Personal information
- Full name: George William Barker
- Born: 8 August 1831 Stanlake Park, Berkshire, England
- Died: 10 September 1869 (aged 38) Stanlake Park, Berkshire, England
- Batting: Unknown

Domestic team information
- 1854–1857: Marylebone Cricket Club

Career statistics
| Competition | First-class |
| Matches | 4 |
| Runs scored | 83 |
| Batting average | 13.83 |
| 100s/50s | –/– |
| Top score | 31 |
| Catches/stumpings | 1/– |
- Source: Cricinfo, 21 April 2021

= George Barker (Marylebone cricketer) =

English cricketer and barrister

George William Barker (8 August 1831 – 10 September 1869) was an English first-class cricketer and barrister.
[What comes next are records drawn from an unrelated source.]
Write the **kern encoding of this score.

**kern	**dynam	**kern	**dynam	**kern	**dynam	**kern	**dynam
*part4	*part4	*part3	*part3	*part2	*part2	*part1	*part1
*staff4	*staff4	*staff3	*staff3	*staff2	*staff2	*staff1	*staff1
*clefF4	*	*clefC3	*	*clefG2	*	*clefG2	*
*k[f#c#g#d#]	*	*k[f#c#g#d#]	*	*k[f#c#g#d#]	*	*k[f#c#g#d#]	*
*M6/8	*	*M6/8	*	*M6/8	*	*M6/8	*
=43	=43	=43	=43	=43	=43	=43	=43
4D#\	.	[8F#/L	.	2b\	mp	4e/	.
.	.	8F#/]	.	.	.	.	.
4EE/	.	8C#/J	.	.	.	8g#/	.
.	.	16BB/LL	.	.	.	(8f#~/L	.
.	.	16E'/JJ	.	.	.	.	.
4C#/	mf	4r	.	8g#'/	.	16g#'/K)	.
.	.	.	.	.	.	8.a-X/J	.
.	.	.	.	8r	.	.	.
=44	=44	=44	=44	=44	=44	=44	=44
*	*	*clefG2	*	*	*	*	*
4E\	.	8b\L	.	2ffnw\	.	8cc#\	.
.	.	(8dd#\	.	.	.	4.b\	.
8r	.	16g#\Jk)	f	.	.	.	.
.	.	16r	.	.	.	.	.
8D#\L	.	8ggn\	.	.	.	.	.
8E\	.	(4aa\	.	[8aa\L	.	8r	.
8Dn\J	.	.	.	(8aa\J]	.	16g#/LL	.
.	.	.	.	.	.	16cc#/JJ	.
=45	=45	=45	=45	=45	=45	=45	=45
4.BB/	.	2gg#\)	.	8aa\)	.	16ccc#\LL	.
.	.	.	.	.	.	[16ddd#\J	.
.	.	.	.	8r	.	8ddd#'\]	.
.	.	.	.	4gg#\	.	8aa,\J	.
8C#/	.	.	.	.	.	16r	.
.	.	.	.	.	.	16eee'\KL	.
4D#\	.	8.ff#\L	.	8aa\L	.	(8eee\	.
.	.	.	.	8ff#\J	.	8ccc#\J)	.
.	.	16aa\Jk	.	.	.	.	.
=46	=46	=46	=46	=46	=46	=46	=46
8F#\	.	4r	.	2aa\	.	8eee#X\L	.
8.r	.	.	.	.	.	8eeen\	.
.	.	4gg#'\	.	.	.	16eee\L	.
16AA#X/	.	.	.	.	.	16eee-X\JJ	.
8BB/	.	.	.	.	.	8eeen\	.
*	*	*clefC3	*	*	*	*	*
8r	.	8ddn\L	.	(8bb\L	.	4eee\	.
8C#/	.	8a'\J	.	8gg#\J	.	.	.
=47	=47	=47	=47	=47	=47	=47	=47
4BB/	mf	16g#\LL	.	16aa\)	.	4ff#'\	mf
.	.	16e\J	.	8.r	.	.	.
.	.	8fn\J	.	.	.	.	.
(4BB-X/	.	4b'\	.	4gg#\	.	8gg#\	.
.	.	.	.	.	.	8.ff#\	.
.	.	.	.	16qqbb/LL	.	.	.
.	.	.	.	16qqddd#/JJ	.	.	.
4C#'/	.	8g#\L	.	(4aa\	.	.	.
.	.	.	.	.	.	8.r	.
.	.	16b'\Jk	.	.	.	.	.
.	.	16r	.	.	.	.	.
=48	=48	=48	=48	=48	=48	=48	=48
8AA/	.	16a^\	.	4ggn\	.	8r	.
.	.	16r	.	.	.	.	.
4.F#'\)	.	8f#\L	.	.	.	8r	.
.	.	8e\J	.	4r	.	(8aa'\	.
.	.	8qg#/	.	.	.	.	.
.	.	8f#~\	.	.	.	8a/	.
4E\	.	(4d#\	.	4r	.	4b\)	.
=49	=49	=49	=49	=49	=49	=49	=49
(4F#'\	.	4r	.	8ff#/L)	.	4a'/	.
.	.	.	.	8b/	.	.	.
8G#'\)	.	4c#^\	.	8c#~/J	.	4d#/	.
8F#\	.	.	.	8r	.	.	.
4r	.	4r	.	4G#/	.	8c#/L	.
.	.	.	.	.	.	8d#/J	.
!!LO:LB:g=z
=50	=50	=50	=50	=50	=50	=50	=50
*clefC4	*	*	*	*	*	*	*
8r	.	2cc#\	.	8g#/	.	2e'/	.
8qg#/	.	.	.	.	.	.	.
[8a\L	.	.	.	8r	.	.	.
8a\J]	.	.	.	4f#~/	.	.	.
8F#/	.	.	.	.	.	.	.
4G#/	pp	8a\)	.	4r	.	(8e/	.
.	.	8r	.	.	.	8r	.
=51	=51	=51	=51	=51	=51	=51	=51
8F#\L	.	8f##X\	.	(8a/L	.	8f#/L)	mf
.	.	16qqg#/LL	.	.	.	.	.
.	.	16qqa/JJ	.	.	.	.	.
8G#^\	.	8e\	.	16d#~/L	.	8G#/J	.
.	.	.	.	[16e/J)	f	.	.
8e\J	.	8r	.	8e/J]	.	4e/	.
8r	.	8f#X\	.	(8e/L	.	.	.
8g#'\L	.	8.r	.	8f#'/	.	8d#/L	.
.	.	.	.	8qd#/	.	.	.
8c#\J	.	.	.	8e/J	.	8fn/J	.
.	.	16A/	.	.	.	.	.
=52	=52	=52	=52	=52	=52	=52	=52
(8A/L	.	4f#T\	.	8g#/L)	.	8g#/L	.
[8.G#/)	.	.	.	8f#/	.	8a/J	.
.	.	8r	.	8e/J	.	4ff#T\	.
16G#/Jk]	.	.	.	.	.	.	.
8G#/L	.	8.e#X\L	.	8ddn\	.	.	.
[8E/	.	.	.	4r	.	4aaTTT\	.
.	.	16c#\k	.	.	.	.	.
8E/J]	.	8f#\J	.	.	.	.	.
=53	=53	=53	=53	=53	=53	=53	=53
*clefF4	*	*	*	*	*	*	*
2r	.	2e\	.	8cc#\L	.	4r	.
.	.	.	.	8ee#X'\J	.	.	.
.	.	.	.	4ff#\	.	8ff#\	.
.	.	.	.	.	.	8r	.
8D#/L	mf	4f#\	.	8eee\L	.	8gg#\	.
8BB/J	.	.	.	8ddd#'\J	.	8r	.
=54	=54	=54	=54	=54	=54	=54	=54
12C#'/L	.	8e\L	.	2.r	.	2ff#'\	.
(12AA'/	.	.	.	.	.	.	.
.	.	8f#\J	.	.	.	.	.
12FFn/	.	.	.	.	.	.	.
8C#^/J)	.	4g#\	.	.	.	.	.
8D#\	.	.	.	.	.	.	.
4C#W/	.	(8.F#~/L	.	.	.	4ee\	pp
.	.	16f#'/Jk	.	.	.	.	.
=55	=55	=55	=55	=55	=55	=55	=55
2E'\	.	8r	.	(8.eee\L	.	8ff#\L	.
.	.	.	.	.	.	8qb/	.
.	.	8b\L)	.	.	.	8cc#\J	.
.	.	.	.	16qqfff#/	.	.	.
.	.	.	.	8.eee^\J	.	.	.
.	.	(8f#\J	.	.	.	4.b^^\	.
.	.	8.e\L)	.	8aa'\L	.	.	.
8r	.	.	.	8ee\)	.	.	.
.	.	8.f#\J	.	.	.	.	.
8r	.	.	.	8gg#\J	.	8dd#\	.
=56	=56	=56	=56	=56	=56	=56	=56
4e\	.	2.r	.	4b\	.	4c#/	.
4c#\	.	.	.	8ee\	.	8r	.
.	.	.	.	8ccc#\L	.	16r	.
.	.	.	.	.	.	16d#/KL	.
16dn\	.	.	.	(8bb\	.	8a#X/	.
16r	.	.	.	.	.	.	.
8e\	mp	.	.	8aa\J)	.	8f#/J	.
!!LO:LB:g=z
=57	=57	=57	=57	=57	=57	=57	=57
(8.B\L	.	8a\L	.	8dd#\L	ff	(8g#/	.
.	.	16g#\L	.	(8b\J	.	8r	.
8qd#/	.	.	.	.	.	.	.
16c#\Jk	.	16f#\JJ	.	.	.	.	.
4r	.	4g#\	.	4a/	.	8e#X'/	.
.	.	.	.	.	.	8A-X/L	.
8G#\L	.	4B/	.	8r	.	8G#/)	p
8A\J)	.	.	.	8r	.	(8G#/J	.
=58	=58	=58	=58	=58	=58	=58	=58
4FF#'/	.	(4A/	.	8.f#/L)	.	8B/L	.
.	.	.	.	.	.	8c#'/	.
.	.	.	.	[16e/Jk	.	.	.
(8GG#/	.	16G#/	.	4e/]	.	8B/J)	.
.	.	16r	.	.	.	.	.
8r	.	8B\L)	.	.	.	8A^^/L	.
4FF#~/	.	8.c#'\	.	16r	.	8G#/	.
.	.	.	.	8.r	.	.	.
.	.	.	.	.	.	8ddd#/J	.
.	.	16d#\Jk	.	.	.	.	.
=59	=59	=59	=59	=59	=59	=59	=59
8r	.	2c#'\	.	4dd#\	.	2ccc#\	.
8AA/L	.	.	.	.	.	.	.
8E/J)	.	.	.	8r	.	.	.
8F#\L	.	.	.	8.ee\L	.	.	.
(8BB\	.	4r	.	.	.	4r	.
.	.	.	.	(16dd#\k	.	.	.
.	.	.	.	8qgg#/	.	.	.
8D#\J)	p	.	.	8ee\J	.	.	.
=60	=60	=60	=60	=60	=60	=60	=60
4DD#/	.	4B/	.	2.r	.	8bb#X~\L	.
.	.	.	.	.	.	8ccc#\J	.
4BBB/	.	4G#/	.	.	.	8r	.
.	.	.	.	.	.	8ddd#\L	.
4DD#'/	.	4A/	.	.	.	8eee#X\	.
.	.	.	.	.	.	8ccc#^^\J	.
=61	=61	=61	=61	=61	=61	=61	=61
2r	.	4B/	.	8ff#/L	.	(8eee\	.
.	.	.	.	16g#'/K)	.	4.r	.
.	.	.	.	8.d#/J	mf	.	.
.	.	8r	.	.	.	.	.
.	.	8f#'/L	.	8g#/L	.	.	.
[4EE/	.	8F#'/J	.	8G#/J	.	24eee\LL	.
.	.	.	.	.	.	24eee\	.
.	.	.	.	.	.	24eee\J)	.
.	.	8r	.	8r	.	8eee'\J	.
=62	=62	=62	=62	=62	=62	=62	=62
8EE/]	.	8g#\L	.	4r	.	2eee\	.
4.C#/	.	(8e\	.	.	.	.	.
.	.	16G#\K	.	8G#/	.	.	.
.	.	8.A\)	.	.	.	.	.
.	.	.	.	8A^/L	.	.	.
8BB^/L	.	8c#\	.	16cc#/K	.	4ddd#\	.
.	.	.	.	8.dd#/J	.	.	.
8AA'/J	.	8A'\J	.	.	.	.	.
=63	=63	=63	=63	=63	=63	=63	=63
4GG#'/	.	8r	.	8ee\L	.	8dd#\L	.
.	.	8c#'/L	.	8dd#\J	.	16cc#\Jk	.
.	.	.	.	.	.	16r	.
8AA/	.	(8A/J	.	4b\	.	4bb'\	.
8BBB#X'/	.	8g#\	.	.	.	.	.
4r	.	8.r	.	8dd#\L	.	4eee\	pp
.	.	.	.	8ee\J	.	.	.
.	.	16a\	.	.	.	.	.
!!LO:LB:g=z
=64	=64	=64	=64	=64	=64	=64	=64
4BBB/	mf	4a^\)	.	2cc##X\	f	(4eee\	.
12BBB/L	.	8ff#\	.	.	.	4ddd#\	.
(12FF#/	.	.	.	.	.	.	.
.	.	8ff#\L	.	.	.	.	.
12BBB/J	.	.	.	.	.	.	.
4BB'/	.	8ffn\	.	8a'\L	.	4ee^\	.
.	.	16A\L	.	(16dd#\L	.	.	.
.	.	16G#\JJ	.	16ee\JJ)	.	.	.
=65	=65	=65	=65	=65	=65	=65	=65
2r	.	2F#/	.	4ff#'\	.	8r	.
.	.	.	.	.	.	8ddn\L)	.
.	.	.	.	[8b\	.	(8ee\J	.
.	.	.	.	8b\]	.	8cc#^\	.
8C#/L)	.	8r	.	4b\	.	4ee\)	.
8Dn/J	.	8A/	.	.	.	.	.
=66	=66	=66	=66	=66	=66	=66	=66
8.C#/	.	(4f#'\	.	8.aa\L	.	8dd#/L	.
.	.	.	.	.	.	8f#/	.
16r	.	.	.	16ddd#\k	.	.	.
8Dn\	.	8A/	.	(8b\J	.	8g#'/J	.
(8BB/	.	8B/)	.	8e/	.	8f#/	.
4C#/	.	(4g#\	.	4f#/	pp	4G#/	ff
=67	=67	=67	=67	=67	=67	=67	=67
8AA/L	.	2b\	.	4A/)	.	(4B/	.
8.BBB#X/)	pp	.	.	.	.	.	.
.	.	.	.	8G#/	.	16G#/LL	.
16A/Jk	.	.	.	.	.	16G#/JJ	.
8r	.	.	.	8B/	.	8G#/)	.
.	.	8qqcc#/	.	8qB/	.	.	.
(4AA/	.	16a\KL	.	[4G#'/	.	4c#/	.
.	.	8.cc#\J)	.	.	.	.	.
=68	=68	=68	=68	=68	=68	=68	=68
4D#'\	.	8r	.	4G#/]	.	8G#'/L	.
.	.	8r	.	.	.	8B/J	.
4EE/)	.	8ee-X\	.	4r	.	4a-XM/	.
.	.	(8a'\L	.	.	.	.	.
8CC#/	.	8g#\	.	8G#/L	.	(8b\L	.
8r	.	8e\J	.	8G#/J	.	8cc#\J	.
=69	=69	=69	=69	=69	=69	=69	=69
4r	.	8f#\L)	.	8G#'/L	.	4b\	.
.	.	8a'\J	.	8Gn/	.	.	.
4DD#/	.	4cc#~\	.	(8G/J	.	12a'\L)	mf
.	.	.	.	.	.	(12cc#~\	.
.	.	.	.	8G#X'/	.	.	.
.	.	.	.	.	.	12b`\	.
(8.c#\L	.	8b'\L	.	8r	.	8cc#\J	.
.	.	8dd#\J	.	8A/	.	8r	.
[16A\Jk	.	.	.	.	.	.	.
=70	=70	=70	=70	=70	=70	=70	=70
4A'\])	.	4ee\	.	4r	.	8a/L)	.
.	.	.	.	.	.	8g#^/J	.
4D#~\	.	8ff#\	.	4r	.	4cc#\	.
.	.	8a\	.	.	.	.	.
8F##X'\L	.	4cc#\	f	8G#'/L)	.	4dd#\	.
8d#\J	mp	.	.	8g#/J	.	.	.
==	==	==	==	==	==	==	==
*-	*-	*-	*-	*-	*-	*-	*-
The son of George Barker senior, he was born in August 1831 at Stanlake Park in Berkshire. He was educated at Rugby School, before going up to Christ Church, Oxford. After graduating from Oxford, Barker played first-class cricket for the Marylebone Cricket Club from 1854 to 1857, making four appearances: two in 1854 against Oxford University and Cambridge University, and two in 1857 against the same opponents. He scored 83 runs in these four matches, with a highest score of 31. A student of the Inner Temple, he was called to the bar in 1857. Barker died at Stanlake Park in September 1869, having been ill for ten days previous.